Short disclaimer about our solution and Showmax mezzanine files: We could start creating segments from the farthest-left I-frame of the start cut to minimize overlapping of segments to one second (the frequency of I-frames in our mezzanine file). But, we plan to move the segmentation step to the phase where the mezzanine file is created (before our parallel encoding pipeline). We must also admit that there are other possibilities to specify a mezzanine file with DNxHR codec, or encoding with I-only frames in order to mitigate (or completely avoid) that cutting issue. However, years ago, we made a compromise and tried to find the balance between the size and flexibility of a mezzanine file. The best option for us is H.264 (high profile and level 5.2), with bitrate of 16Mbps, and a regular closed GoP. It gives us higher transfer speed and storage capacity for mezzanine files, and minimal quality loss.
This issue was a bit of a mystery. During the QA process, we found that some Nexus TV devices, and older Android devices with Widevine DRM, failed to play…sometimes. The Widevine DRM error message said:
W/MDRMOemCrypto: duplicate SPS NALU (skipping) E/MDRMOemCrypto: ERROR: multiple PPS NALUs (not supported by video decoder) E/MDRMOemCrypto: Failed to process subsamples E/WVCdm: Decrypt error result in session sid43 during encrypted block: 178
Player error (videoId: 290ebde0-e14e-46e2-bc16-7a56ec844fdb; currentPosition: 5344000; error: error (UNKNOWN, Type: 260, Extra: -1004))

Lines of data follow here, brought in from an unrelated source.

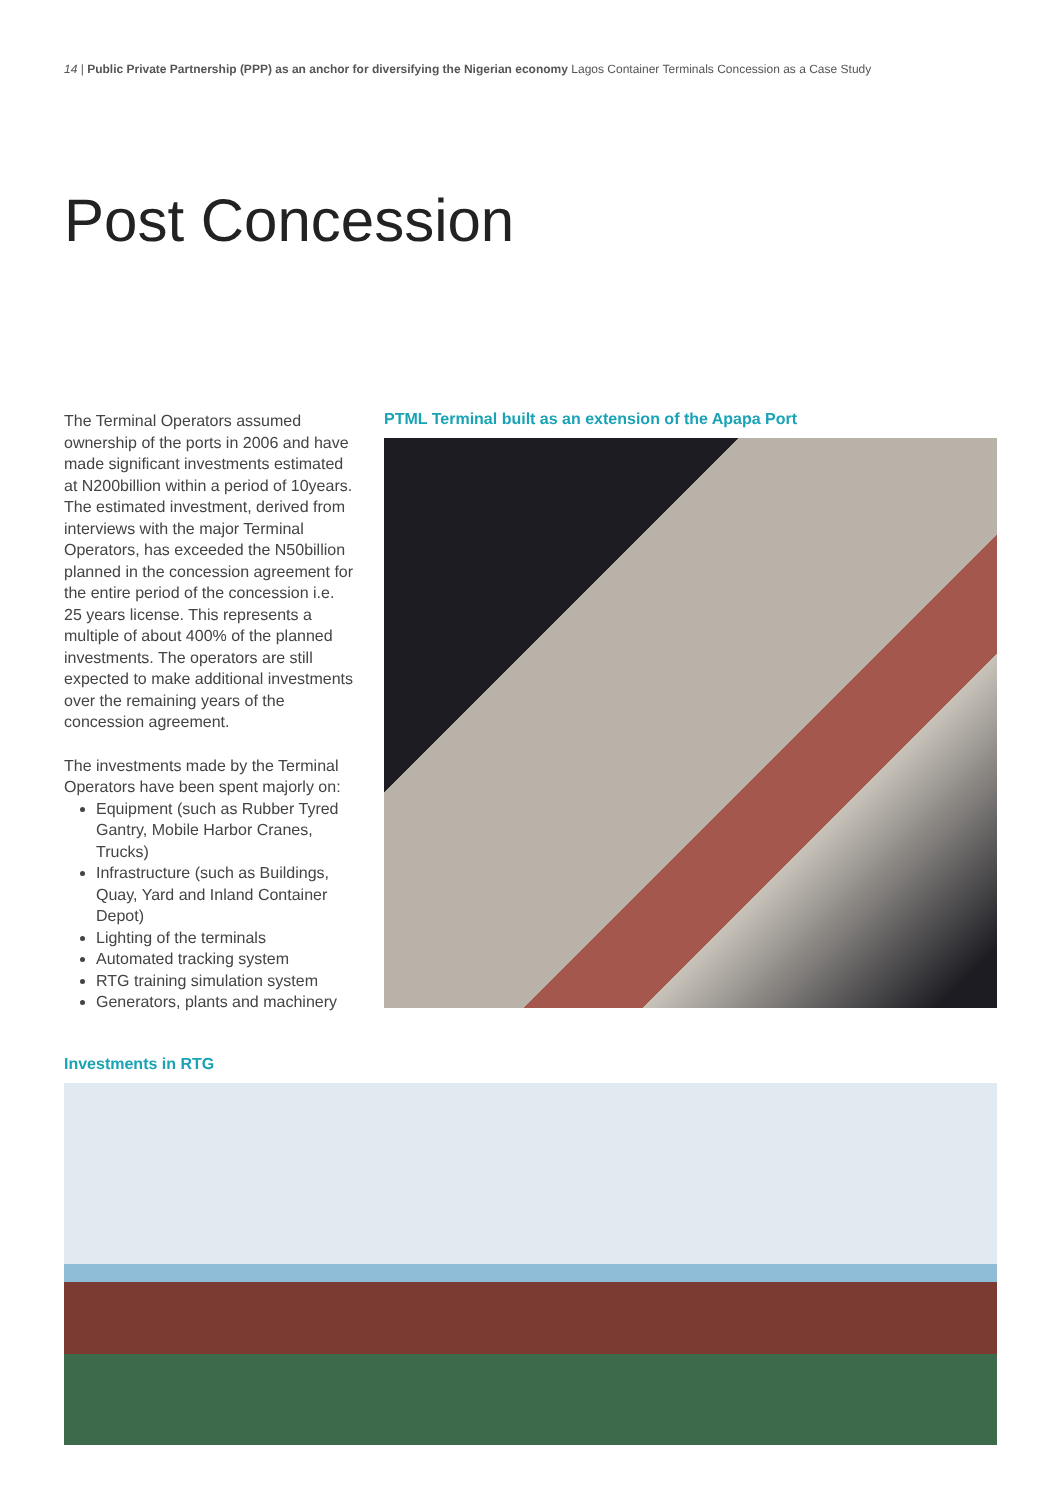14 | Public Private Partnership (PPP) as an anchor for diversifying the Nigerian economy Lagos Container Terminals Concession as a Case Study
Post Concession
The Terminal Operators assumed ownership of the ports in 2006 and have made significant investments estimated at N200billion within a period of 10years. The estimated investment, derived from interviews with the major Terminal Operators, has exceeded the N50billion planned in the concession agreement for the entire period of the concession i.e. 25 years license. This represents a multiple of about 400% of the planned investments. The operators are still expected to make additional investments over the remaining years of the concession agreement.
The investments made by the Terminal Operators have been spent majorly on:
Equipment (such as Rubber Tyred Gantry, Mobile Harbor Cranes, Trucks)
Infrastructure (such as Buildings, Quay, Yard and Inland Container Depot)
Lighting of the terminals
Automated tracking system
RTG training simulation system
Generators, plants and machinery
PTML Terminal built as an extension of the Apapa Port
Investments in RTG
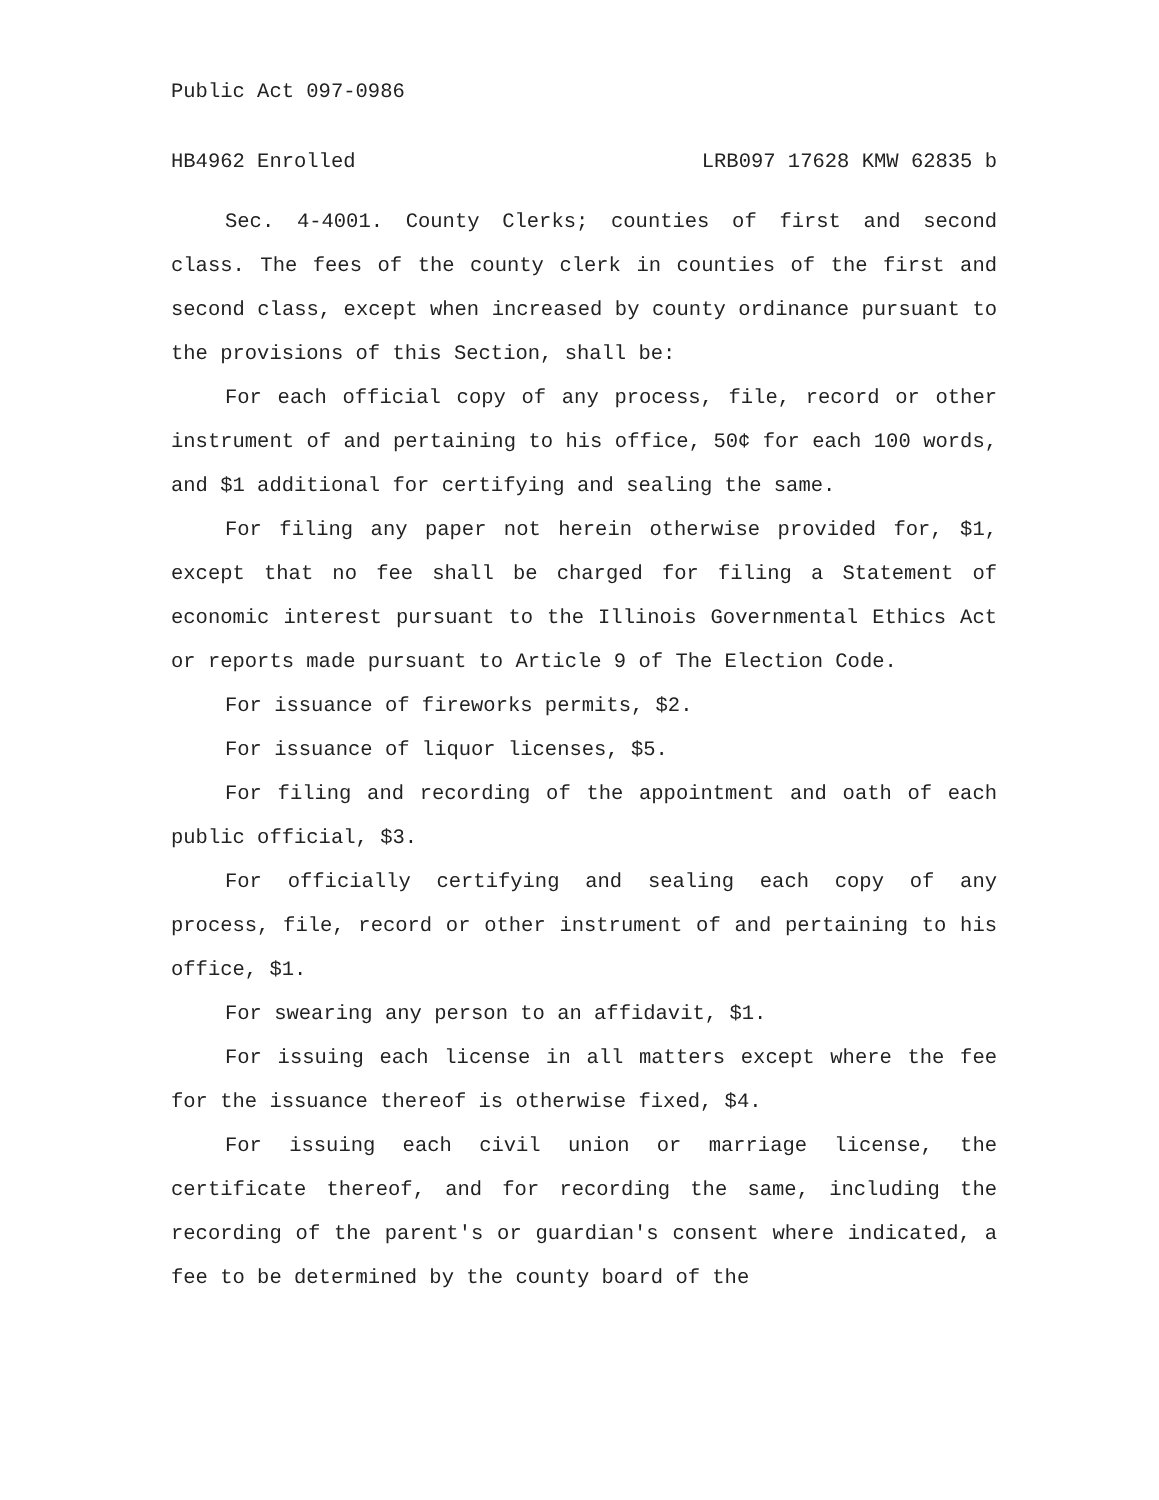Public Act 097-0986
HB4962 Enrolled LRB097 17628 KMW 62835 b
Sec. 4-4001. County Clerks; counties of first and second class. The fees of the county clerk in counties of the first and second class, except when increased by county ordinance pursuant to the provisions of this Section, shall be:
For each official copy of any process, file, record or other instrument of and pertaining to his office, 50¢ for each 100 words, and $1 additional for certifying and sealing the same.
For filing any paper not herein otherwise provided for, $1, except that no fee shall be charged for filing a Statement of economic interest pursuant to the Illinois Governmental Ethics Act or reports made pursuant to Article 9 of The Election Code.
For issuance of fireworks permits, $2.
For issuance of liquor licenses, $5.
For filing and recording of the appointment and oath of each public official, $3.
For officially certifying and sealing each copy of any process, file, record or other instrument of and pertaining to his office, $1.
For swearing any person to an affidavit, $1.
For issuing each license in all matters except where the fee for the issuance thereof is otherwise fixed, $4.
For issuing each civil union or marriage license, the certificate thereof, and for recording the same, including the recording of the parent's or guardian's consent where indicated, a fee to be determined by the county board of the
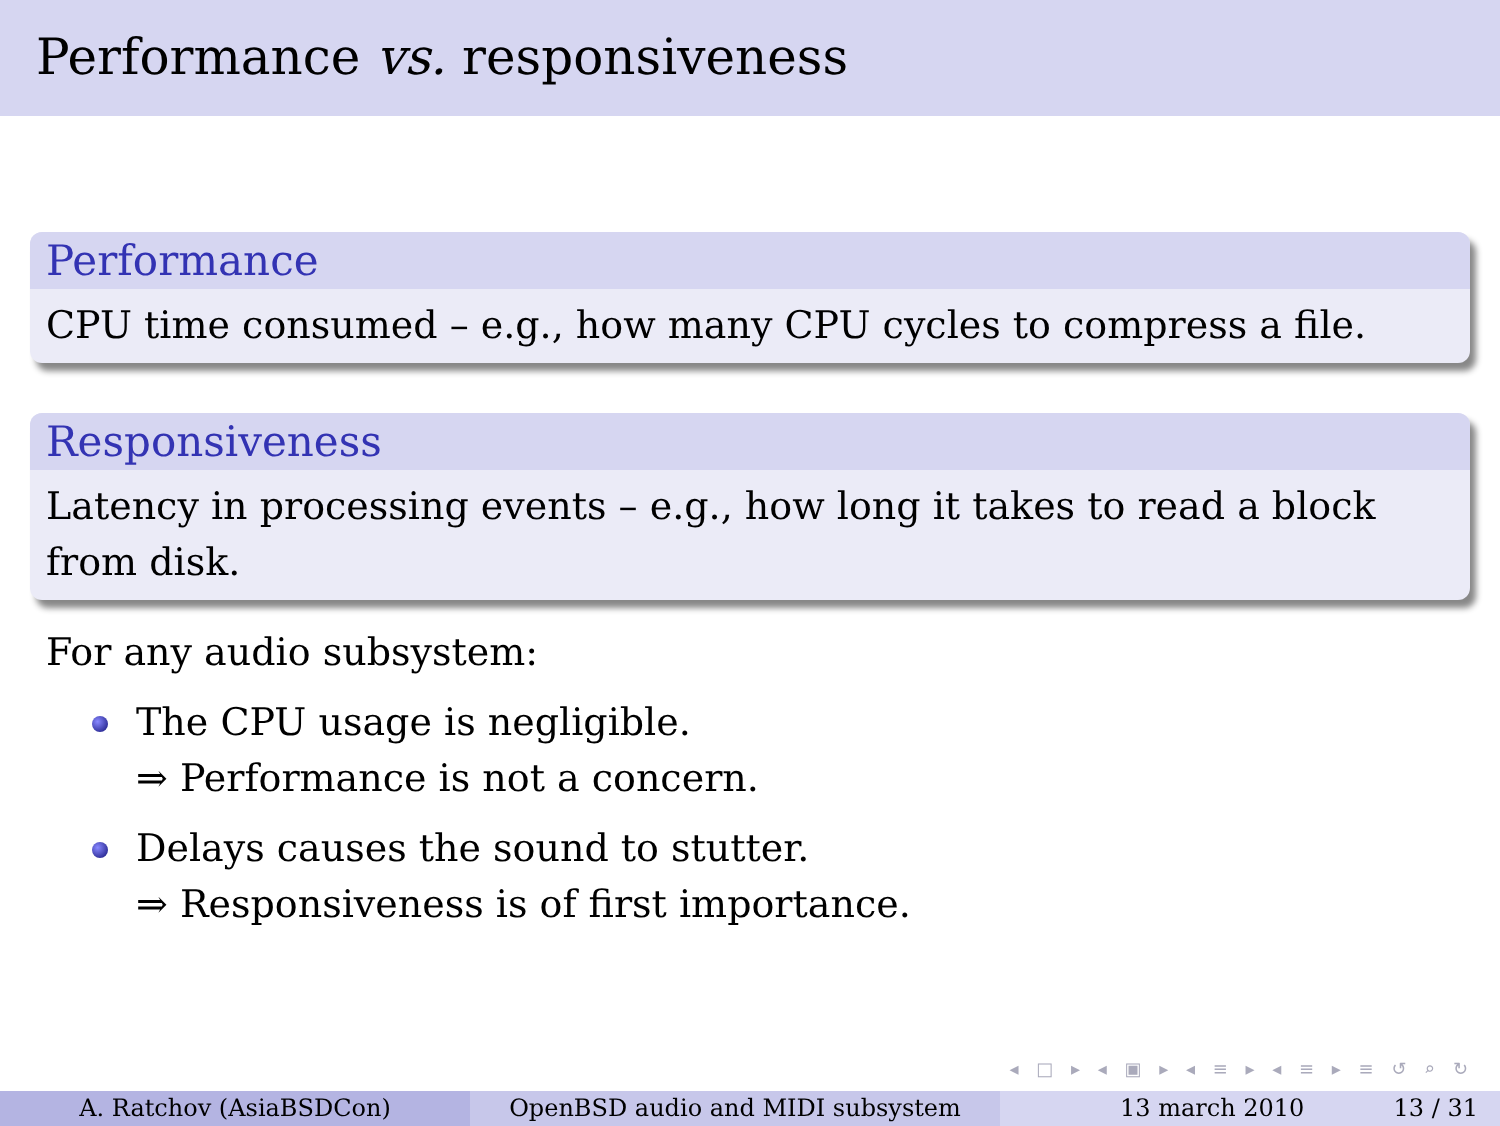Performance vs. responsiveness
Performance
CPU time consumed – e.g., how many CPU cycles to compress a file.
Responsiveness
Latency in processing events – e.g., how long it takes to read a block from disk.
For any audio subsystem:
The CPU usage is negligible.
⇒ Performance is not a concern.
Delays causes the sound to stutter.
⇒ Responsiveness is of first importance.
◂ □ ▸ ◂ ▣ ▸ ◂ ≡ ▸ ◂ ≡ ▸ ≡ ↺ ⌕ ↻
A. Ratchov (AsiaBSDCon) OpenBSD audio and MIDI subsystem 13 march 2010 13 / 31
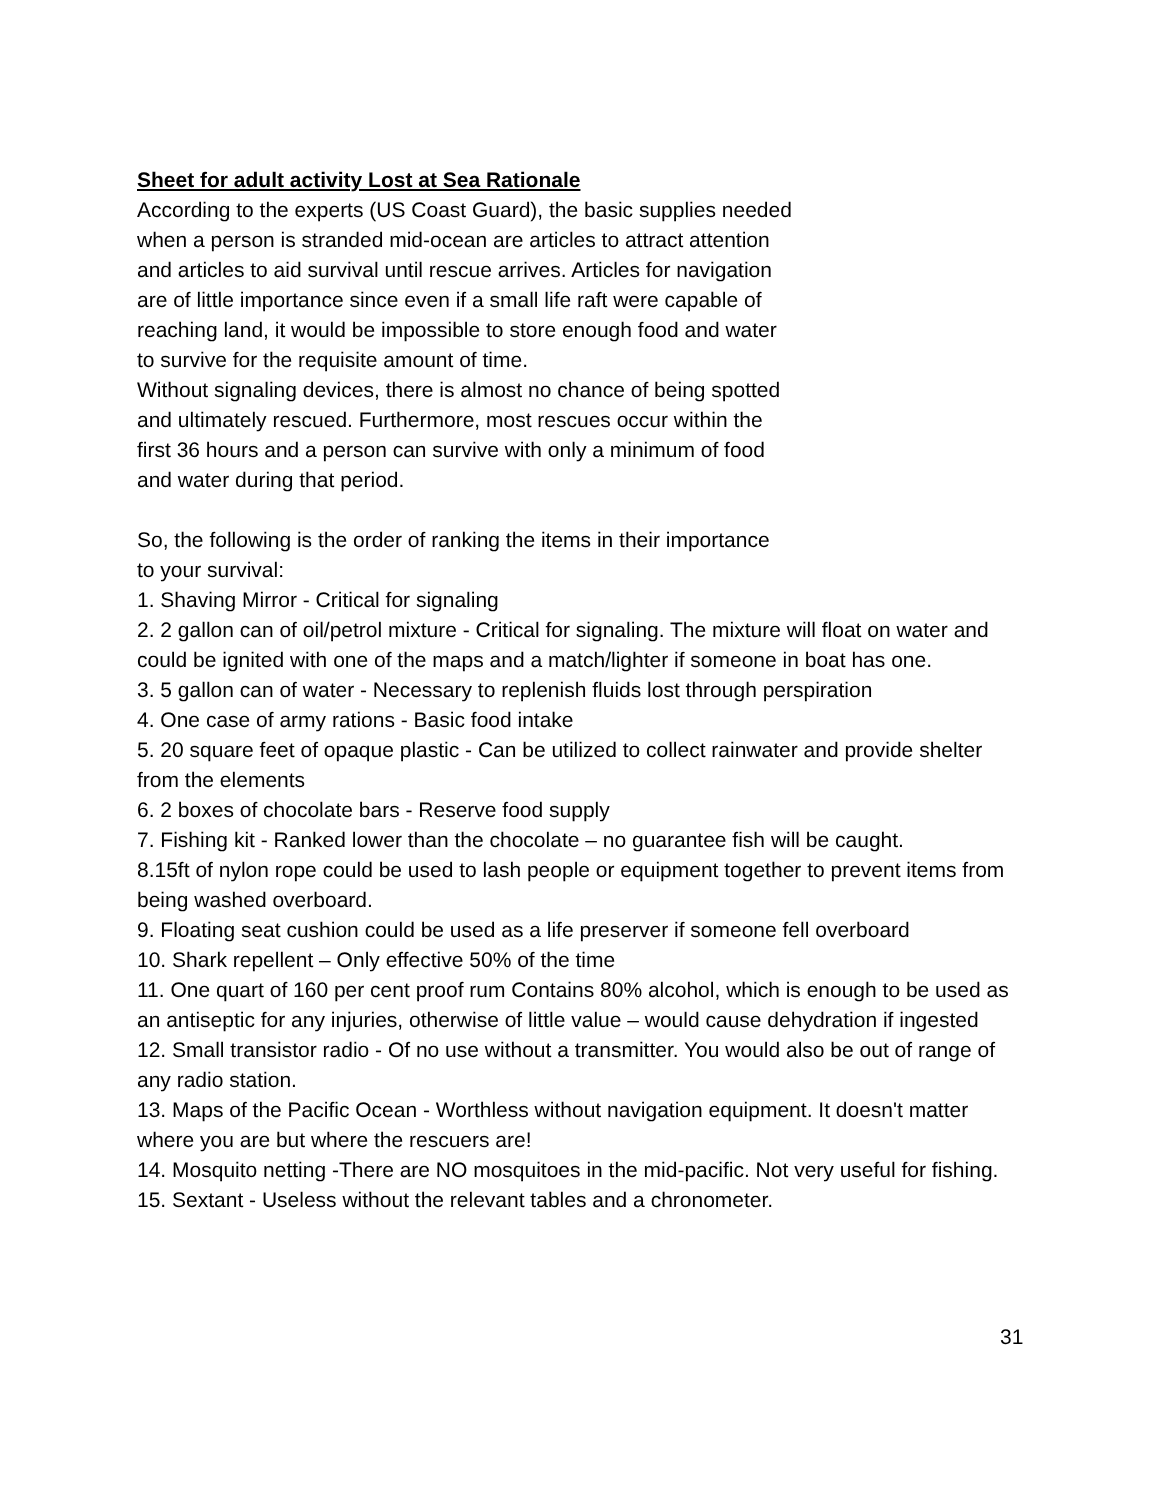Sheet for adult activity Lost at Sea Rationale
According to the experts (US Coast Guard), the basic supplies needed
when a person is stranded mid-ocean are articles to attract attention
and articles to aid survival until rescue arrives. Articles for navigation
are of little importance since even if a small life raft were capable of
reaching land, it would be impossible to store enough food and water
to survive for the requisite amount of time.
Without signaling devices, there is almost no chance of being spotted
and ultimately rescued. Furthermore, most rescues occur within the
first 36 hours and a person can survive with only a minimum of food
and water during that period.
So, the following is the order of ranking the items in their importance
to your survival:
1. Shaving Mirror - Critical for signaling
2. 2 gallon can of oil/petrol mixture - Critical for signaling. The mixture will float on water and could be ignited with one of the maps and a match/lighter if someone in boat has one.
3. 5 gallon can of water - Necessary to replenish fluids lost through perspiration
4. One case of army rations - Basic food intake
5. 20 square feet of opaque plastic - Can be utilized to collect rainwater and provide shelter from the elements
6. 2 boxes of chocolate bars - Reserve food supply
7. Fishing kit - Ranked lower than the chocolate – no guarantee fish will be caught.
8.15ft of nylon rope could be used to lash people or equipment together to prevent items from being washed overboard.
9. Floating seat cushion could be used as a life preserver if someone fell overboard
10. Shark repellent – Only effective 50% of the time
11. One quart of 160 per cent proof rum Contains 80% alcohol, which is enough to be used as an antiseptic for any injuries, otherwise of little value – would cause dehydration if ingested
12. Small transistor radio - Of no use without a transmitter. You would also be out of range of any radio station.
13. Maps of the Pacific Ocean - Worthless without navigation equipment. It doesn't matter where you are but where the rescuers are!
14. Mosquito netting -There are NO mosquitoes in the mid-pacific. Not very useful for fishing.
15. Sextant - Useless without the relevant tables and a chronometer.
31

Further investigation revealed that the issue occurs only when using DRM when streams are switched. The multi-bitrate/resolution stream without DRM plays just as well as the Single-bitrate/resolution stream without DRM. After more Googling, we found a very familiar issue in exoplayer.
We started experimenting with various FFmpeg flags when splitting and merging videos, but eventually it helped to replace FFmpeg with the
mkvmerge command in order to merge chunks to one video properly. It is also worthy to mention that we are using Matroska container format for all intermediate steps in the pipeline like splitting audio and video tracks, transcoding and etc. We struggled with tricky A/V sync issue years ago and MKV file format helped us with keeping A/V in-sync.
Let’s recap. Horizontal scaling is very powerful way how to boost the performance of video encoding software, even if you don’t have high-end hardware. We managed to lower encoding time significantly by using a simple, custom-built scheduler. That allows us to run encoding workers in different environments, such as the cloud or on a farm of physical machines. Moreover, it’s applicable to any costly computations which can be parallelized and distributed.
There are, however, some constraints in this approach to parallel video encoding. The input/mezzanine file must have regular and closed GoP in order to be able split video to smaller segments properly so they can be encoded by more workers. But, if you do it correctly, you will rejoice.